The mortgage crisis, alert readers recall, has been rolling through the American economy for the past year, wreaking havoc in every conceivable direction. The seeds were planted in the past decade, as reckless lending institutions began giving out mortgages to people who couldn’t afford them and rigged them so that payments started low and ballooned down the road. Those bad mortgages were then packaged into debt securities that were sold to other financial institutions, which expected to collect as the mortgages were paid off. When the balloons started blowing up, institutions around the world found themselves holding billions of dollars in worthless paper.

As the chaos has spread, banks have stopped giving out new loans, leaving businesses short of cash, slowing down sales and putting workers out of work. All this while homeowners with bad mortgages are finding themselves foreclosed and homeless by the thousands. That number is expected to rise into the millions in the months ahead.

Now there’s trouble in the skies, too.
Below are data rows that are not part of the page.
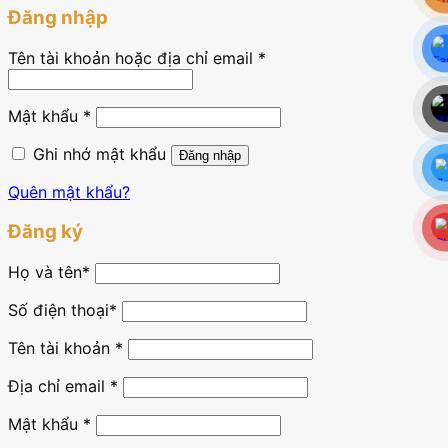
Đăng nhập
Tên tài khoản hoặc địa chỉ email
*
Mật khẩu
*
Ghi nhớ mật khẩu
Đăng nhập
Quên mật khẩu?
Đăng ký
Họ và tên
*
Số điện thoại*
Tên tài khoản
*
Địa chỉ email
*
Mật khẩu
*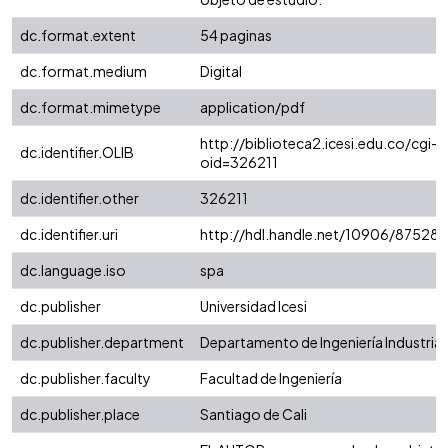
dc.format.extent
54 paginas
dc.format.medium
Digital
dc.format.mimetype
application/pdf
http://biblioteca2.icesi.edu.co/cgi-o
dc.identifier.OLIB
oid=326211
dc.identifier.other
326211
dc.identifier.uri
http://hdl.handle.net/10906/87528
dc.language.iso
spa
dc.publisher
Universidad Icesi
dc.publisher.department
Departamento de Ingeniería Industrial
dc.publisher.faculty
Facultad de Ingeniería
dc.publisher.place
Santiago de Cali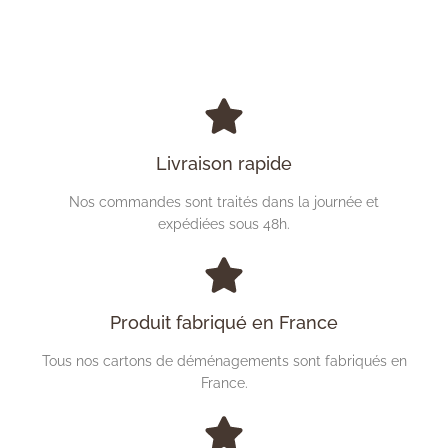
Livraison rapide
Nos commandes sont traités dans la journée et
expédiées sous 48h.
Produit fabriqué en France
Tous nos cartons de déménagements sont fabriqués en
France.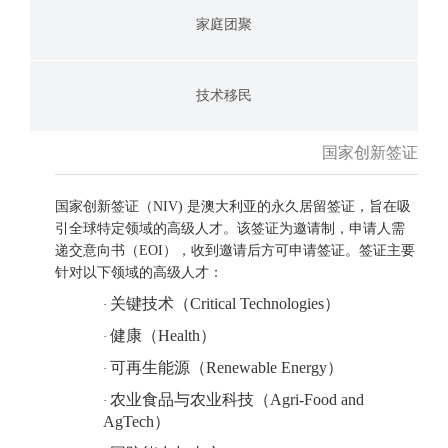
家庭团聚
技术移民
国家创新签证
国家创新签证（NIV) 是澳大利亚的永久居留签证，旨在吸
引全球特定领域的高级人才。该签证为邀请制，申请人需
递交意向书（
EOI），收到邀请后方可申请签证。签证主要
针对以下领域的高级人才：
关键技术（
Critical Technologies）
·
健康（
Health）
·
可再生能源（
Renewable Energy）
·
农业食品与农业科技（
Agri-Food and
·
AgTech）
American Airlines, one of the nation’s largest, was forced to cancel hundreds of flights for several days running this month, stranding thousands of passengers, in order to check the wiring in some of its planes. The sudden inspections came just days after the Federal Aviation Administration was caught sleeping through safety inspections at Southwest Airlines and had to slap the firm with a $10 million fine. That occurred, in turn, the same week that four smaller airlines — ATA, Aloha, Skybus and Skyway — went under, so to speak.

To hear the pundits and politicians talk, the various disasters have nothing to do with one another. The failures of the small airlines are blamed on high oil prices. The faulty safety inspections at the bigger airlines are being pinned on inattention within the FAA. Fault for the mortgage crisis has been laid at the feet of everyone from unscrupulous lenders to overenthusiastic first-time homeowners to poor interest-rate planning by Alan Greenspan. There is, however, one common denominator: deregulation. For three decades, politicians and business leaders have been stripping away federal oversight of one industry after another, claiming they want to get government off our backs and free up the markets. Now the markets are doing what markets do — namely, fluctuating.

The idea of deregulation was to free up businesses to operate more nimbly and make more money, which they would use to create more businesses and more jobs. Operating more nimbly has meant quick growth and enormous instability. New airlines spring up and just as quickly go bust, leaving people stranded. To compete, airlines cut prices on some lines and raise them on others, continually cutting back on service and, it appears, even safety.

As for banks and finance companies, they’ve been freed up to develop pyramid schemes of every sort, destabilizing whole industries and ending the long-term security and good benefits that once characterized the American job market. And with depressing regularity the Ponzi schemes collapse, throwing the economy into chaos and costing taxpayers billions in bailouts.

The payoff has come in huge new profits for managers and big investors, much smaller payoffs for some, and yawning inequality for everybody else. When the crash comes, as it always does, it’s rarely the managers or speculators who end up with their furniture on the sidewalk.

Governments are instituted with the consent of the governed in order to protect us from danger and misfortune. They’re dismantled by fast-talking pickpockets. We should be more careful.